Device-Bound Authentication
Microsoft’s implementation for Entra on Windows utilizes device-bound passkeys, meaning each passkey is uniquely associated with a specific device. Key characteristics include:
- Passkeys are stored locally in the Windows Hello secure container.
- They cannot be exported or synchronized between devices.
- Each Entra account must create a separate passkey for each device used.
Multiple Entra accounts can exist on a single Windows machine, each maintaining its own passkey. While this approach enhances security by limiting exposure in the event of device compromise, it also necessitates that users register passkeys individually across their devices, such as work laptops, home PCs, or shared workstations.
Administrative Setup for the Preview
Organizations eager to test the feature during the preview period must configure it through Entra’s authentication policies. Microsoft advises administrators to:
- Enable the Passkeys (FIDO2) authentication method in Entra authentication settings.
- Create a passkey profile specifying the appropriate Windows Hello AAGUIDs (Authenticator Attestation GUIDs).
- Assign the policy to selected user groups participating in the preview.
This configuration allows IT teams to gradually roll out passkeys within an organization before a company-wide implementation.
Part of Microsoft’s Larger Passwordless Strategy
This new capability represents a significant milestone in Microsoft’s ongoing initiative to eliminate passwords across its ecosystem. In May 2025, the company announced that all newly created Microsoft accounts would default to passwordless sign-ins, requiring users to authenticate through methods such as passkeys, biometric verification, or hardware security keys.
Previously, Microsoft had introduced passkey support for personal accounts in 2024, alongside updates to Windows 11 version 22H2, which included a built-in passkey manager integrated into Windows Hello.
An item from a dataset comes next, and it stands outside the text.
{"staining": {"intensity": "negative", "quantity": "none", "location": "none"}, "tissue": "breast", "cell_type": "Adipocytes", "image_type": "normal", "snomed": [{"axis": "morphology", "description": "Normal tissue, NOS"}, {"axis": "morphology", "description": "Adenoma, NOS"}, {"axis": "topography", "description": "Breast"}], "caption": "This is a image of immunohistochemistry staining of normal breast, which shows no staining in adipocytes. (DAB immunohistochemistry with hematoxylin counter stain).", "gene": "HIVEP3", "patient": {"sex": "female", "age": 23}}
Microsoft Entra now plays a pivotal role in enterprise identity and access management across various cloud services, including:
- Microsoft 365
- Azure services
- Third-party SaaS applications integrated through identity federation
By embedding passkey authentication directly into Windows sign-ins, Microsoft aims to facilitate the adoption of phishing-resistant authentication methods across corporate environments.
Rising Pressure to Replace Passwords
This initiative comes in response to escalating cybersecurity concerns surrounding password-based authentication. Reports indicate that a significant number of enterprise breaches originate from stolen or compromised credentials, often acquired through phishing schemes or reused across multiple platforms.
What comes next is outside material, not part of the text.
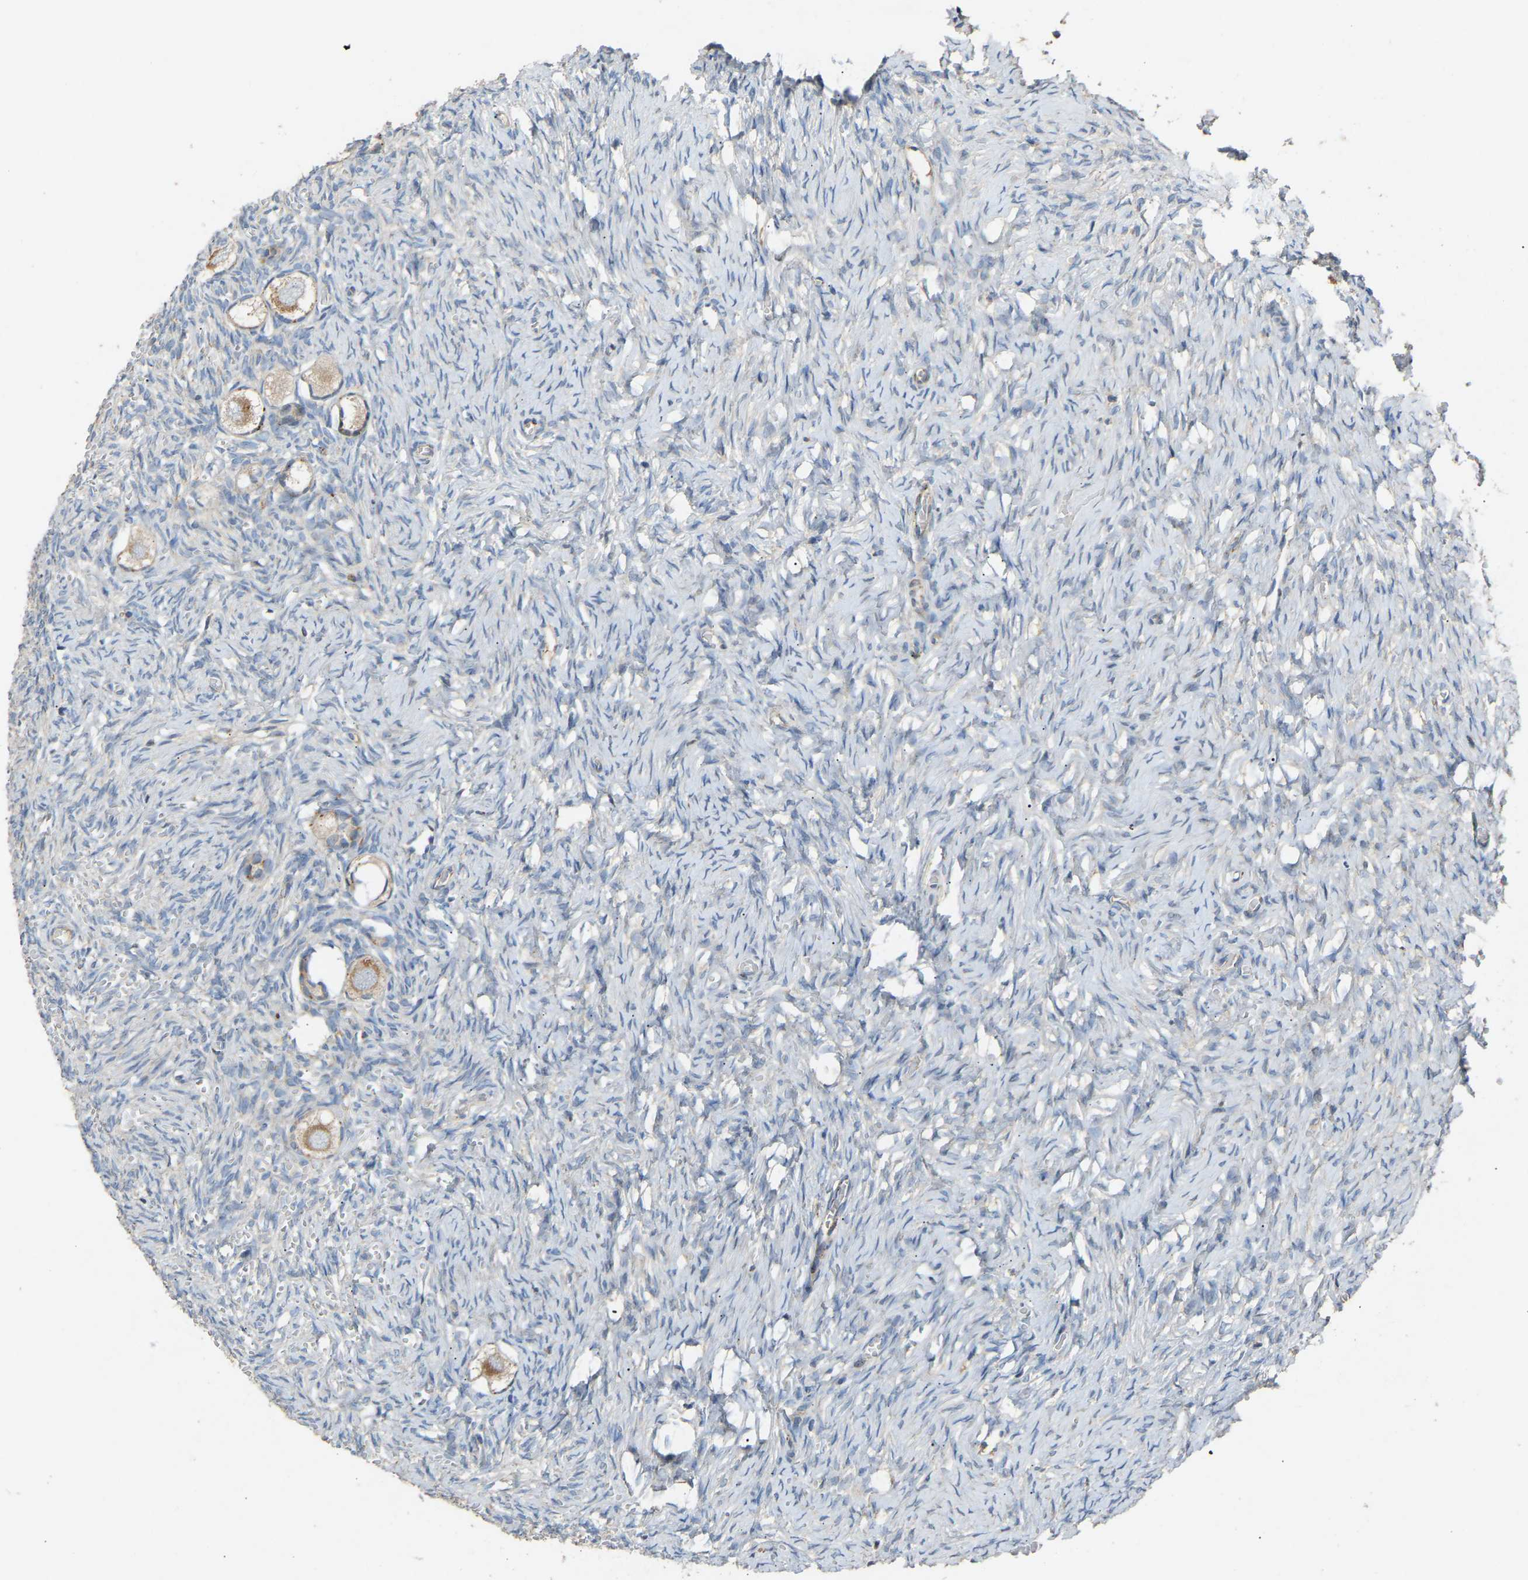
{"staining": {"intensity": "weak", "quantity": ">75%", "location": "cytoplasmic/membranous"}, "tissue": "ovary", "cell_type": "Follicle cells", "image_type": "normal", "snomed": [{"axis": "morphology", "description": "Normal tissue, NOS"}, {"axis": "topography", "description": "Ovary"}], "caption": "Normal ovary was stained to show a protein in brown. There is low levels of weak cytoplasmic/membranous expression in approximately >75% of follicle cells.", "gene": "RGP1", "patient": {"sex": "female", "age": 27}}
Passkeys, supported by standards from the FIDO Alliance and the World Wide Web Consortium, are gaining traction among major technology firms. Companies such as Apple, Google, and Microsoft have all embraced passkey support in recent years as part of a collective effort to phase out passwords entirely.
Outlook
As organizations grapple with increasingly sophisticated phishing and credential-theft campaigns, Microsoft’s integration of passkeys into Windows sign-in workflows could expedite the enterprise transition to passwordless security models. If widely adopted, Entra passkeys may drastically diminish reliance on passwords within corporate settings, potentially closing one of the most persistent vulnerabilities in modern cybersecurity.